After the job hunt and interviewing, it may seem like your nerves can’t catch a break. Then comes the countdown to your first day on the job. You want to make a good first impression and set yourself up for future success.
Don’t worry. It’s normal to be nervous. Here are five things you can do right away to help you start strong and stand out:
Act as though you’re still being interviewed.
Getting hired is a huge milestone. It’s something worth being proud of. While you shouldn’t lose that sense of accomplishment, think of the first few months as an extended portion of the interview process.
During the formal interview, you showed the organization why they should hire you — and you succeeded. Now, prove them right. Prove yourself.
You likely only met a handful of people in the organization, maybe less, while interviewing. Now is your opportunity to show everyone else who doesn’t know you why you deserve the job.
Don’t be afraid to ask for help.
Being independent is certainly a good trait to bring to a new job but remember that you’re still new. You won’t have all the answers. As important as it is to be self-sufficient, it’s equally as important to know when you need a helping hand.
Asking questions can show that you really want to nail down the responsibilities of your job early on. It shows that you’re humble and can acknowledge the experience and value of others.
The independence will develop over time. Don’t rush it.
Go the extra mile whenever you can.
While you don’t want to bite off more than you can chew, try to find opportunities where you can do more than what you were asked.

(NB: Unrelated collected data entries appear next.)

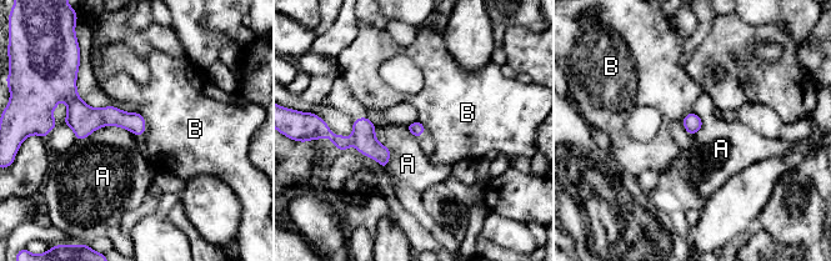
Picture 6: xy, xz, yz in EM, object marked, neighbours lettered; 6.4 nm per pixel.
accept # A other, B other; border 6:(134, 134), (100, 126), (78, 140); none of them fits

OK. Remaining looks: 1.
stop no edits; rest unchecked

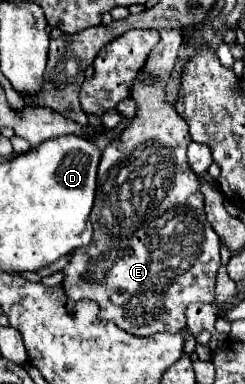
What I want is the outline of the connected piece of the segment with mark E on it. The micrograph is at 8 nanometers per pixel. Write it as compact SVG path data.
M160 30L160 42L154 46L148 62L146 62L146 72L150 72L150 76L156 78L156 82L134 82L132 86L132 98L138 104L138 114L136 118L132 118L130 126L122 132L120 140L112 142L104 152L102 152L102 160L98 166L98 190L96 190L96 202L90 214L90 220L94 222L94 236L92 242L88 244L88 248L82 250L82 254L72 254L72 260L68 262L68 266L64 268L64 282L62 288L66 292L66 296L70 296L72 300L92 300L98 304L100 308L100 320L110 320L114 322L118 328L134 334L134 336L152 336L156 332L180 332L184 328L184 312L186 306L190 302L214 302L216 292L216 274L220 268L220 238L216 236L216 232L212 230L212 226L206 220L204 214L204 196L200 192L200 184L196 178L196 172L192 172L190 164L188 164L188 156L186 156L186 146L190 142L190 134L188 134L188 124L174 112L174 108L170 104L166 104L164 100L164 86L170 78L172 66L176 62L176 54L178 48L182 44L182 30Z

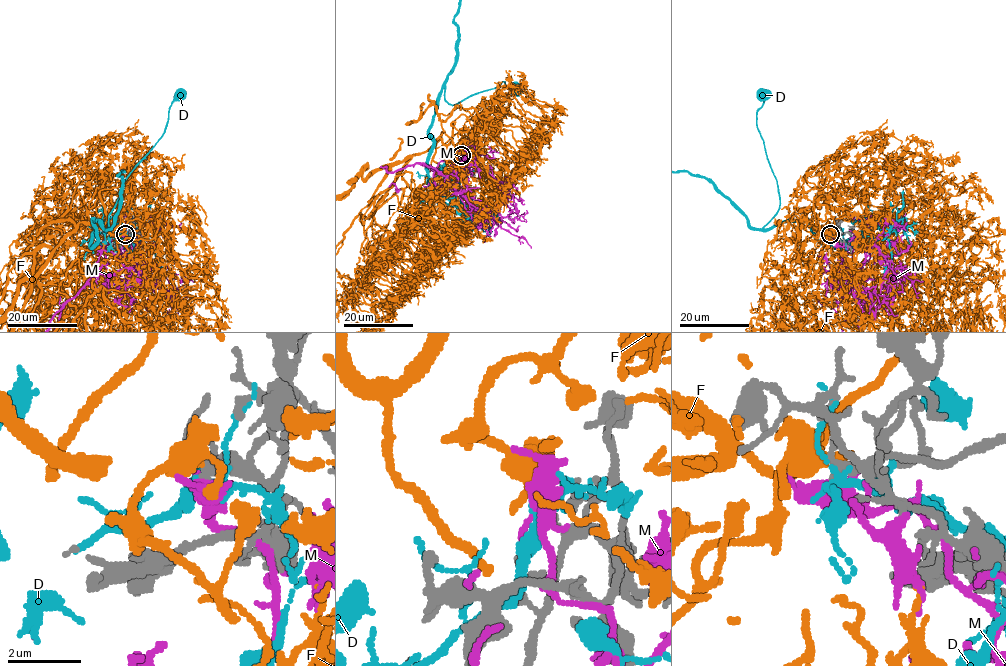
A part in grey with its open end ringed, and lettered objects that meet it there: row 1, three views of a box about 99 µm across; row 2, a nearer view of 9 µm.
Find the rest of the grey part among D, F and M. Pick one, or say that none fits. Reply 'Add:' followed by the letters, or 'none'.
Add: F

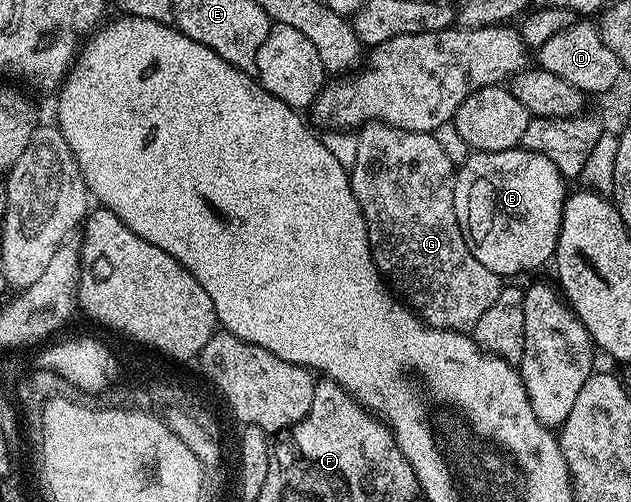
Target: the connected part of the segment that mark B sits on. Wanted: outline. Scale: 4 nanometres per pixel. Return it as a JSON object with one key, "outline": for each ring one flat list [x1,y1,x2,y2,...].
{"outline":[[521,145,506,151,475,151,456,168,453,180,455,217,479,265,487,265,491,273,508,277,533,271,556,256,567,198,567,179,547,157,538,152,526,151]]}

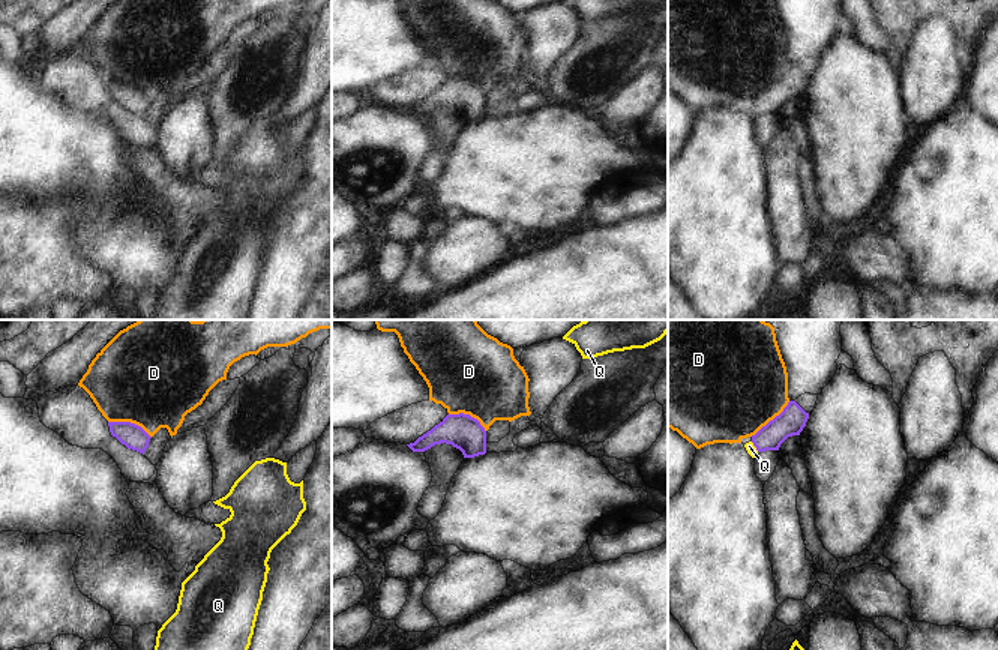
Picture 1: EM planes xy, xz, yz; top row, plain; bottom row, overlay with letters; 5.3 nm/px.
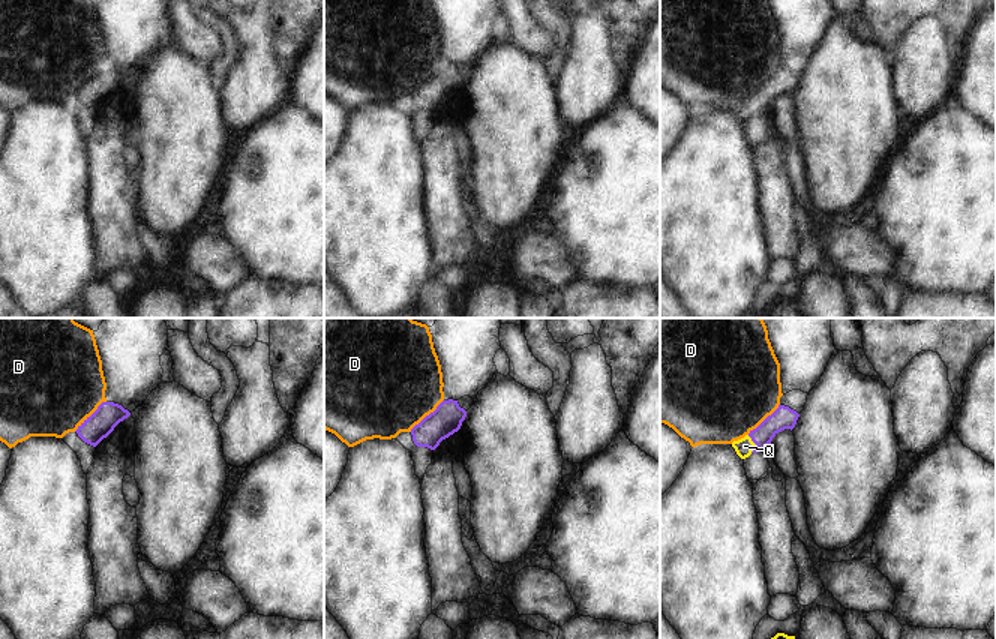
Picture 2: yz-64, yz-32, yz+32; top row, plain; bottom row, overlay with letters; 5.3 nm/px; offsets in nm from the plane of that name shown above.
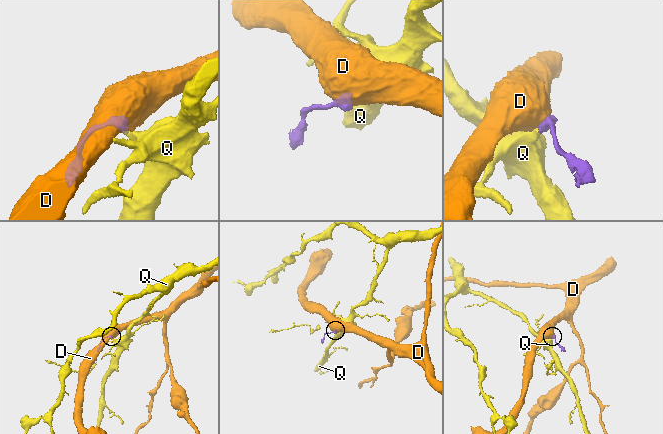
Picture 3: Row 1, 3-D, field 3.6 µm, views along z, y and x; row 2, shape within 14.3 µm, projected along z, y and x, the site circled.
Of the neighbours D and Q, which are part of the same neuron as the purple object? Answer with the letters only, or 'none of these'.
Q

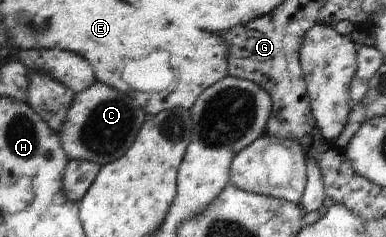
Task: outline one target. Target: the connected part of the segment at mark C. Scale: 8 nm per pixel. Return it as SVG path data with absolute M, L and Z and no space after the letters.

Perhaps you have an idea about how to better optimize a process or maybe you notice someone else struggling with something you picked up quickly — help them out. You may not have all the answers, but you can have a great work ethic.
Whatever the opportunity is, going out of your way can help make up for your lack of experience at the moment and shows others your enthusiasm for the position.
Build relationships that matter.
Don’t get too caught up in the work that you forget you have coworkers who you will likely spend most of your days with. You want to develop a good rapport with them and you might make a few friends in doing so.
Engage in social activities (lunches, video chats, volunteering, etc.) when the opportunities present themselves. And, of course, be yourself.
Remember why you were hired.
As a new employee, there might be times where you doubt yourself and your capability in the role. That’s a common feeling to have but remember why you were hired.
It’s unlikely that the organization expected you to be 100% perfect right off the bat. You were hired because they had faith in your capabilities. Because once you get past the learning period, which can be long, that you will develop into a valuable team member.
Believe in yourself like they believed in you and show that you’re willing to work past adversity to grow into the job.
Throughout all these tips, hold on to your pride and excitement. Think of a new job as a new chapter in your professional career. You’ve made it this far, so you have it in you to keep going and continue your success!